While on a run one day* I saw an very well-dressed old man fall off the sidewalk backwards.  The woman from the laundromat ran out and we helped him to his feet.  I offered to walk him where he was going since the woman from the laundromat looked about as sturdy as well-played Jenga tower herself**.


We started down the sidewalk at a glacial pace with me supporting a good amount of this mans body weight.  He was holding my hand and leaning against me.  It was far more intimate than I ever imagined getting with an old man but I tried to put that out of my mind and concentrate on my new mantra: Don't drop the old man.  Don't drop the old man.  Please, God, don't let me drop this old man.

Luckily before we could travel very far (though we had been walking for about four hours, it seemed) we walked by Telegraph Hill on Dorchester and the bartender and manager came out to see if the man was alright.  They were very kind to this stranger and called in an ambulance to check on him and a cruiser to take him home.  The E.M.T.s were something beyond professional.  They really wanted this old man to be okay and seemed worried when he refused to let them take him to the hospital.  We found out that the man was Albanian and his name was Paul (which was short for something that was 14 letters long and Albanian).  Paul said, "God bless you" and it was the first time anyone had said that to me without me sneezing.

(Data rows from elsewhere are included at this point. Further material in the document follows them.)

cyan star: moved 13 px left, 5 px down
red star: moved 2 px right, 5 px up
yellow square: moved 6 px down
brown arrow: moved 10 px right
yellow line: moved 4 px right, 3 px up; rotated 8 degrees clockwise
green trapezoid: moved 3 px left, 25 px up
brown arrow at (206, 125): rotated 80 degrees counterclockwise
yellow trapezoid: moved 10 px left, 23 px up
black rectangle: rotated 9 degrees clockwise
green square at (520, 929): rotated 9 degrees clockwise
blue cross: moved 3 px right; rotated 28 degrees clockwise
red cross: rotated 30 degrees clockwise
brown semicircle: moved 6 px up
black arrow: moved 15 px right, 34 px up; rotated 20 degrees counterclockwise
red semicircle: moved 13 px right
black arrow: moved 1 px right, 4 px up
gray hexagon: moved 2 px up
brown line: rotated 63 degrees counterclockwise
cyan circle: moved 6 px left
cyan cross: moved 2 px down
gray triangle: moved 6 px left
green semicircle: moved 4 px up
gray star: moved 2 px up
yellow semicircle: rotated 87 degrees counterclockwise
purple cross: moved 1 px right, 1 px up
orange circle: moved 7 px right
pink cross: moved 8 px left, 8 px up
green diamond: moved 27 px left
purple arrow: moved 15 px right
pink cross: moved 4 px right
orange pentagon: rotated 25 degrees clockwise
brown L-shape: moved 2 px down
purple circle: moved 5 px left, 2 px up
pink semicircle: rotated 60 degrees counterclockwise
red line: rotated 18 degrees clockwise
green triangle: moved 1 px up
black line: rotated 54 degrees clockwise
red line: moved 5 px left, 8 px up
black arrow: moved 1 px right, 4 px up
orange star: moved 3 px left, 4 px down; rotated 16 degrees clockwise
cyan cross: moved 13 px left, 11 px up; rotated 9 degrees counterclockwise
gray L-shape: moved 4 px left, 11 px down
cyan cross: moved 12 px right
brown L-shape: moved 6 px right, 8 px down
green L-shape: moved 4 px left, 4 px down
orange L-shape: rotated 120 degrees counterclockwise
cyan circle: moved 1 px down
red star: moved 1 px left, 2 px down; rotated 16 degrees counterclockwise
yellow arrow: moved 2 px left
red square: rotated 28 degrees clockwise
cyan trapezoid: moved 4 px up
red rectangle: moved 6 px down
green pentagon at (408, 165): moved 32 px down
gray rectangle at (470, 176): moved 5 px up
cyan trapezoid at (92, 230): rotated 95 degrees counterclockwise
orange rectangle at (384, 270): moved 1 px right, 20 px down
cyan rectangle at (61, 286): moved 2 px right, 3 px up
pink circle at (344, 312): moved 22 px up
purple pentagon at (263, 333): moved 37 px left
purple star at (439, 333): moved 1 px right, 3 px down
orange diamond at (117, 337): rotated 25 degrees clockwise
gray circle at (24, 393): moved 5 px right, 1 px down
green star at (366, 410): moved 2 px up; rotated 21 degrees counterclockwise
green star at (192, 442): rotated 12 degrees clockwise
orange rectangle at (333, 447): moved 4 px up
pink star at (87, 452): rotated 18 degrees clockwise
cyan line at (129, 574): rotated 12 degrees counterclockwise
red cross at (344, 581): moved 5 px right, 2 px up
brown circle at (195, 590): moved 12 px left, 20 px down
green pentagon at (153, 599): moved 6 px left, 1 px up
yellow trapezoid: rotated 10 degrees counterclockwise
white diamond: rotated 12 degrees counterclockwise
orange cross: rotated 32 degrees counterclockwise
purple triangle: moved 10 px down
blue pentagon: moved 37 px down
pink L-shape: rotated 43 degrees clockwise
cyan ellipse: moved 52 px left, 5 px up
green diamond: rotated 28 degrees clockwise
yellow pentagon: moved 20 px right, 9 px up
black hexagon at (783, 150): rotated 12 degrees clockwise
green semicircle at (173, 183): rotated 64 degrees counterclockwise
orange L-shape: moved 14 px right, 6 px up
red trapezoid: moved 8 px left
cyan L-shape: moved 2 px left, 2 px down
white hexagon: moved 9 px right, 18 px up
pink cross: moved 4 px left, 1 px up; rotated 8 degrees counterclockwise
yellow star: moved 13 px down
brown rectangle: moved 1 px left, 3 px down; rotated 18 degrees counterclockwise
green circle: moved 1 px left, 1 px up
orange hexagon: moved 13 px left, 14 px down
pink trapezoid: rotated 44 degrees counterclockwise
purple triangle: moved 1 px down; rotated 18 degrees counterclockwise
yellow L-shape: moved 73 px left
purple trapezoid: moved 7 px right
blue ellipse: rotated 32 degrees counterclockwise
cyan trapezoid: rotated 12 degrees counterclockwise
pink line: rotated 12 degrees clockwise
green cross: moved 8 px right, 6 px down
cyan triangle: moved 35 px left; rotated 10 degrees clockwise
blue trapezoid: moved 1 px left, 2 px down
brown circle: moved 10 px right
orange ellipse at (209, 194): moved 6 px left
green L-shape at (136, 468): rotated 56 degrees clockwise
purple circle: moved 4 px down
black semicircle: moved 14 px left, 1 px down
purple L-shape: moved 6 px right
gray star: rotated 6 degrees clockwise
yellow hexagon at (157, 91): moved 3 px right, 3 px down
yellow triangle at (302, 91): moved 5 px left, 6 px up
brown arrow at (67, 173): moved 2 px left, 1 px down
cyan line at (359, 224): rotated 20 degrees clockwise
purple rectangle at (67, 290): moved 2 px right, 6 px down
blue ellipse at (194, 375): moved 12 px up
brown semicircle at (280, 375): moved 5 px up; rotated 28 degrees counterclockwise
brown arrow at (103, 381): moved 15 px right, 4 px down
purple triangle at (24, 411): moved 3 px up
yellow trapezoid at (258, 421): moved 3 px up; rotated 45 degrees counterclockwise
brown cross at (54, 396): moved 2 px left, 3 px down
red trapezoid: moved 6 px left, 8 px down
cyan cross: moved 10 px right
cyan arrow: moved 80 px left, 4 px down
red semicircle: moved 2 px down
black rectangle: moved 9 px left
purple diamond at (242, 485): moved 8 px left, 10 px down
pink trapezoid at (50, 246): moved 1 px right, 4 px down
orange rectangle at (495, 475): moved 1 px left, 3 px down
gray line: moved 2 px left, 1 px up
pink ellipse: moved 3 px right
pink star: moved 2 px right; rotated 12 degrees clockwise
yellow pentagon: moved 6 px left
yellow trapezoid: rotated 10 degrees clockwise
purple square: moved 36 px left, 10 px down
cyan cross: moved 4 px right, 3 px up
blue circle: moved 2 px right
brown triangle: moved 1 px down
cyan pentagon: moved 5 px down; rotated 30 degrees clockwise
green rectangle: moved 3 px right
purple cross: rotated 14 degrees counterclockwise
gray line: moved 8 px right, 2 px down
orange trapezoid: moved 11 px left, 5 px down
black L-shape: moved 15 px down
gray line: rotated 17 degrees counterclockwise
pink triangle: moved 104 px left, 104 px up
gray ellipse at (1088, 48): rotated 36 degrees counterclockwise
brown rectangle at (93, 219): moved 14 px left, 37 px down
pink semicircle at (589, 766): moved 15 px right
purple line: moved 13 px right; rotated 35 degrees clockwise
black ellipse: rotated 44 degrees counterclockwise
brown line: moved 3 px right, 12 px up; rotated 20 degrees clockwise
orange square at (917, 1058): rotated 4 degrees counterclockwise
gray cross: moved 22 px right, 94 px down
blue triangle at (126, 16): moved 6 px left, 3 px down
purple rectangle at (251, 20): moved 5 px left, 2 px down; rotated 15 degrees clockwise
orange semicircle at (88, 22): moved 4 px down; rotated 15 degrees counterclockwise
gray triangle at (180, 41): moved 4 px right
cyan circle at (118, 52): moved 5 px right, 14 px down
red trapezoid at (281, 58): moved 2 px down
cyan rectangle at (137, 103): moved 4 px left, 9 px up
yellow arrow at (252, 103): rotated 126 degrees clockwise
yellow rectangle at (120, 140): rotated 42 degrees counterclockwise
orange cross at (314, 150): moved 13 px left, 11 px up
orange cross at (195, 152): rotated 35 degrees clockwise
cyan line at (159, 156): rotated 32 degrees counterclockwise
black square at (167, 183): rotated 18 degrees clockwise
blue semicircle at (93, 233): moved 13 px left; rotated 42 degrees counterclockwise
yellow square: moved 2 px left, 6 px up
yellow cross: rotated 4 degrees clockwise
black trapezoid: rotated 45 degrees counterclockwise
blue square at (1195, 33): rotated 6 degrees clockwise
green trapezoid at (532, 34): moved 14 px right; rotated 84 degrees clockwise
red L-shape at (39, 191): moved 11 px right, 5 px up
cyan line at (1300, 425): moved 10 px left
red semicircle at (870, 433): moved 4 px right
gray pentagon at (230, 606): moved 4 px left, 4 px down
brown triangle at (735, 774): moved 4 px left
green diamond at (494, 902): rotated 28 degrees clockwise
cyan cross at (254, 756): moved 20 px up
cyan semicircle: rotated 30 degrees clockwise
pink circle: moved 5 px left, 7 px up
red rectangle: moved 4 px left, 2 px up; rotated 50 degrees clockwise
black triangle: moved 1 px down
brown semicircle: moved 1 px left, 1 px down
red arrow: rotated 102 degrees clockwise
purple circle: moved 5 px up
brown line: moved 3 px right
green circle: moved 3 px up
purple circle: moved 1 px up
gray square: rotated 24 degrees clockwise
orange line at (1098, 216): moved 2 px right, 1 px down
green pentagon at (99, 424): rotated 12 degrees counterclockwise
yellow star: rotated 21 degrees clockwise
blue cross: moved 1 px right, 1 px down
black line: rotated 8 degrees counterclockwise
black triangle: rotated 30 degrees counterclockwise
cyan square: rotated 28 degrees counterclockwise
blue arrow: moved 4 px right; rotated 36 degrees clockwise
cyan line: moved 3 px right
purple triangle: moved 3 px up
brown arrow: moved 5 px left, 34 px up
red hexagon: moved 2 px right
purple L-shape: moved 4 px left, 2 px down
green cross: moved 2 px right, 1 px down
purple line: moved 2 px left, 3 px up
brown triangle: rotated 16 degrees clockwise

And the only reason I told this touching story is so I don't feel guilty writing about the rest of the lunatics in the neighborhood later on this week.

*This story already seems unbelievable to those of you who know me.

**Now the people that know me are calling outright bullshit.  They realize I do not hold the elderly in the highest esteem.  They are stronger and smarter than people give them credit for and they exploit this at every opportunity.  Also, they smell like halloween costumes that sit in the attic for eleven months at a time.***

***As I reread this note, it seems a bit harsh.  But just remember the time I carried an old man through Southie and I don't seem that bad.